# [DOCUMENT]
"""

Knowledge of the causes behind the relative delay in N. gulf SSTs may have relevance to the ultimate predictability of the NA monsoon. A potentially powerful influence on N. gulf SSTs are the islands which separate the N. and C. gulf, as shown in Fig. 5, due to (1) mixing of the water column in the island vicinity and (2) presenting an obstacle to the flow of warm water up the gulf. Both factors could delay the warming of the N. gulf. Regarding (1), Paden et al. (1991) present findings that tidal mixing occurs over the relatively shallow sills in the island region, especially in mid-to-late spring, affecting the upper 300-500 m. Tidal mixing over such depths pumps heat away from the surface, deep into the water column, hence cooling SSTs in the island region by 2-4°C. The same degree of SST cooling around the island region was found in this study. Simpson et al. (1994) show that, in addition to tidal or vertical mixing, current advection over the sills must occur to explain the observed temperature reductions. Paden et al. found that this pool of relatively cool water around the islands was advected northwards over much of the N. gulf, while SSTs south of the islands remained warmer owing to advection of water from the southern gulf which was not influenced by tidal mixing.

"""

# [DESCRIPTION OF THE TASK]
Please answer these about the passage on northern gulf sea temperatures:
1. How deep into the water column does tidal mixing in the island region reach, according to Paden et al. (1991)?
2. By how many degrees does this mixing cool SSTs around the islands?
3. Besides tidal or vertical mixing, what do Simpson et al. (1994) say must occur to explain the observed temperature reductions?

# [DATA ROWS]
"""

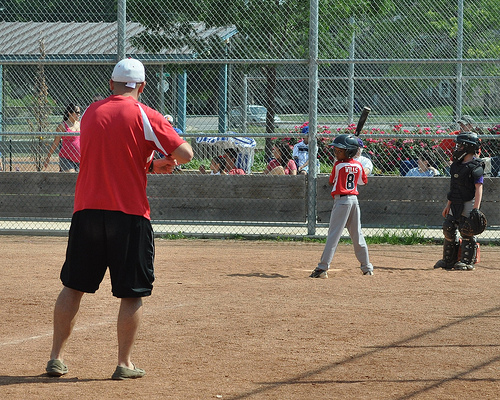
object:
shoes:
[309, 268, 329, 279]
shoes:
[453, 259, 480, 271]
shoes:
[46, 358, 69, 377]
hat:
[111, 58, 146, 89]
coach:
[46, 57, 193, 382]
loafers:
[109, 364, 146, 382]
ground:
[0, 228, 499, 399]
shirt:
[328, 158, 368, 197]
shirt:
[72, 96, 187, 221]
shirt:
[406, 167, 442, 177]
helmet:
[328, 133, 359, 159]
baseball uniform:
[60, 93, 188, 297]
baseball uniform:
[318, 156, 373, 271]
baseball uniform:
[447, 159, 485, 264]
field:
[1, 232, 498, 398]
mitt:
[461, 208, 487, 238]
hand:
[471, 213, 482, 226]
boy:
[431, 131, 484, 270]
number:
[346, 174, 354, 190]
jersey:
[329, 158, 368, 199]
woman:
[263, 137, 299, 175]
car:
[229, 103, 282, 130]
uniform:
[315, 157, 374, 271]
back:
[338, 164, 356, 192]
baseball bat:
[353, 105, 372, 136]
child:
[307, 132, 375, 279]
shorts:
[58, 209, 154, 299]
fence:
[0, 0, 499, 230]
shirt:
[59, 120, 84, 163]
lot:
[232, 150, 248, 172]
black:
[112, 218, 143, 270]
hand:
[442, 206, 450, 218]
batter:
[307, 134, 373, 277]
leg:
[318, 202, 347, 273]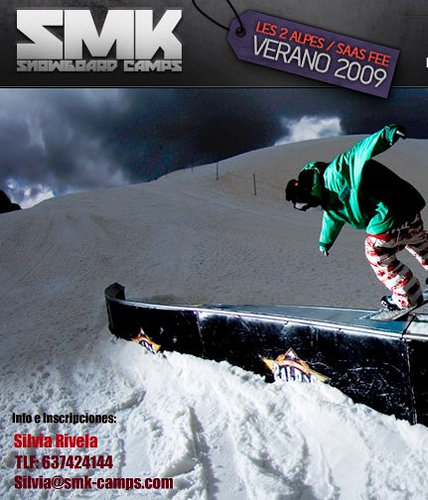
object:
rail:
[103, 280, 427, 430]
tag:
[227, 0, 424, 101]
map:
[149, 389, 267, 447]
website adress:
[11, 472, 175, 490]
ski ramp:
[104, 278, 426, 426]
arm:
[352, 121, 406, 167]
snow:
[0, 135, 427, 499]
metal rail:
[104, 282, 427, 433]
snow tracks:
[170, 405, 339, 499]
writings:
[8, 410, 174, 491]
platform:
[102, 280, 424, 426]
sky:
[0, 88, 426, 210]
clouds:
[0, 86, 426, 211]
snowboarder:
[283, 121, 427, 313]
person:
[285, 123, 428, 311]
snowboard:
[369, 283, 427, 322]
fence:
[164, 150, 323, 213]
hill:
[0, 134, 426, 498]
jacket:
[297, 125, 426, 256]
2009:
[333, 57, 388, 89]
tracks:
[0, 183, 425, 498]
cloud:
[274, 111, 342, 146]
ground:
[0, 132, 426, 498]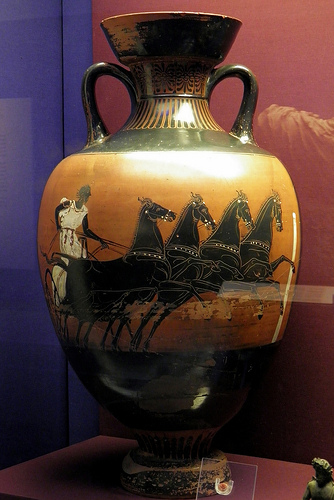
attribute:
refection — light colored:
[187, 379, 214, 414]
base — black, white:
[120, 448, 234, 496]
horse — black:
[241, 189, 294, 318]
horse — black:
[125, 189, 271, 350]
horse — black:
[107, 190, 242, 350]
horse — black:
[39, 193, 208, 342]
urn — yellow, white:
[75, 28, 296, 426]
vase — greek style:
[26, 6, 310, 496]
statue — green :
[302, 455, 333, 497]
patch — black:
[97, 346, 243, 406]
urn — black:
[34, 10, 318, 497]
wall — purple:
[0, 362, 62, 440]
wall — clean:
[275, 31, 314, 95]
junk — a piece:
[210, 469, 235, 495]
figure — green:
[303, 455, 332, 498]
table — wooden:
[0, 464, 109, 497]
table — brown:
[33, 412, 168, 498]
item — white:
[214, 477, 234, 495]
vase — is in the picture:
[14, 28, 320, 439]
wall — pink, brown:
[85, 0, 334, 465]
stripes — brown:
[101, 236, 179, 282]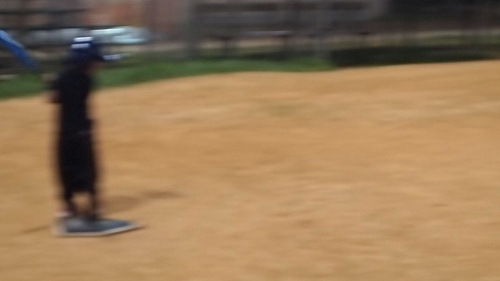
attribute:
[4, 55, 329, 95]
grass — green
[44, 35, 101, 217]
kid — young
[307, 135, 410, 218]
dirt — red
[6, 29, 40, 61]
bat — in air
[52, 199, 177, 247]
plate — home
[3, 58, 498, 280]
dirt — brown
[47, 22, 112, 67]
helmet — blue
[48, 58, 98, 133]
shirt — black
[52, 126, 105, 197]
shorts — pair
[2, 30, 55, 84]
bat — blue, blurry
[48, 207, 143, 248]
base plate — blue, white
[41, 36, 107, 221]
person — leg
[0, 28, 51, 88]
bat — blue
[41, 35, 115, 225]
batter — blurred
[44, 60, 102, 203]
clothing — black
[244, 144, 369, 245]
ground — dirt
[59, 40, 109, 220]
person — head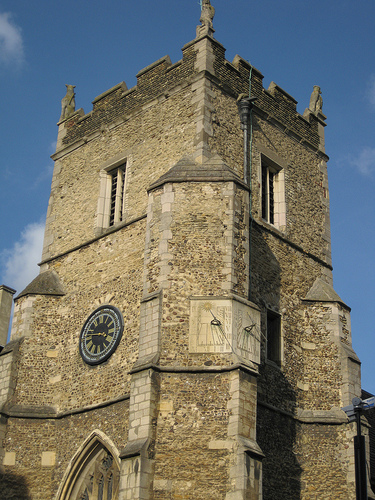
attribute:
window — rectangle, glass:
[95, 159, 132, 238]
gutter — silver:
[231, 60, 260, 197]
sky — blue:
[2, 1, 373, 264]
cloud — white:
[2, 8, 30, 76]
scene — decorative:
[194, 285, 261, 360]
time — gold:
[82, 331, 114, 342]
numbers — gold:
[96, 315, 114, 324]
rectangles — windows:
[99, 147, 309, 235]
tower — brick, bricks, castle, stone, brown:
[7, 0, 353, 492]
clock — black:
[78, 306, 126, 365]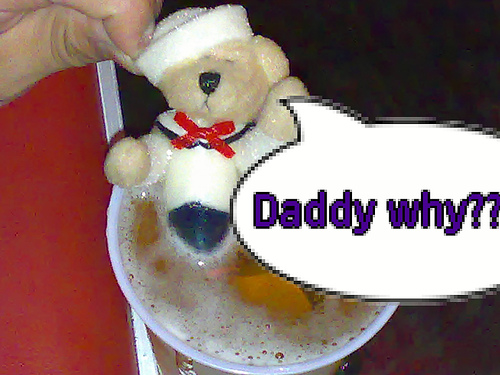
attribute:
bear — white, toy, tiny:
[108, 4, 316, 270]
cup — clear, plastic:
[122, 96, 434, 371]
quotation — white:
[250, 188, 498, 234]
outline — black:
[219, 97, 490, 319]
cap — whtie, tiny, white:
[134, 6, 256, 81]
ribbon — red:
[174, 113, 236, 159]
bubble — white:
[242, 339, 295, 362]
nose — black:
[196, 72, 222, 94]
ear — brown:
[252, 32, 295, 85]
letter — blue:
[249, 190, 281, 234]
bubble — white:
[206, 88, 499, 329]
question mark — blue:
[465, 187, 490, 237]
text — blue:
[252, 189, 499, 242]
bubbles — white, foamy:
[132, 267, 314, 371]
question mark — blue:
[480, 190, 499, 230]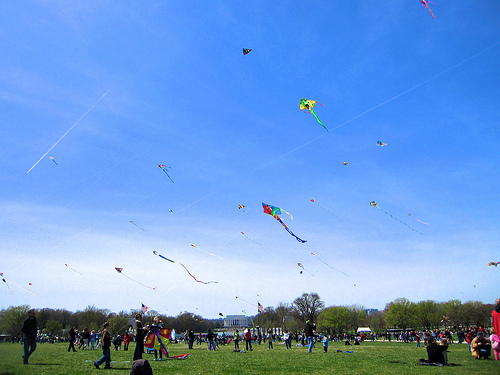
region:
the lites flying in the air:
[35, 0, 499, 292]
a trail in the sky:
[19, 140, 48, 188]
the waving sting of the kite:
[157, 253, 221, 290]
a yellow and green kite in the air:
[294, 89, 336, 137]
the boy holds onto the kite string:
[90, 319, 119, 373]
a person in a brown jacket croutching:
[469, 332, 491, 366]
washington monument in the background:
[222, 313, 251, 332]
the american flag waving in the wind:
[255, 301, 265, 326]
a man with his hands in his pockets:
[17, 304, 46, 366]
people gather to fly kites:
[17, 295, 262, 374]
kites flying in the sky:
[18, 1, 452, 294]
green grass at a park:
[235, 355, 400, 370]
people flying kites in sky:
[92, 308, 184, 370]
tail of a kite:
[277, 221, 313, 248]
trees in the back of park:
[334, 297, 468, 329]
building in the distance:
[218, 303, 254, 333]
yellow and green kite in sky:
[294, 94, 333, 131]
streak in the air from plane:
[21, 113, 83, 181]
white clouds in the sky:
[72, 267, 124, 297]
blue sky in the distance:
[435, 112, 487, 215]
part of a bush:
[375, 308, 387, 323]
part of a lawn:
[296, 352, 308, 367]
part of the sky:
[360, 199, 367, 215]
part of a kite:
[157, 247, 165, 262]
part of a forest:
[405, 306, 420, 309]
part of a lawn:
[191, 335, 206, 365]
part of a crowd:
[408, 313, 428, 335]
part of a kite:
[285, 223, 302, 241]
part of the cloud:
[333, 180, 361, 194]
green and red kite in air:
[265, 195, 305, 237]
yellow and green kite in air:
[290, 77, 335, 132]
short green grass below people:
[59, 326, 296, 373]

"""

# [EXERCISE RESULT]
1. The upper 300-500 m.
2. By 2-4°C.
3. Current advection over the sills.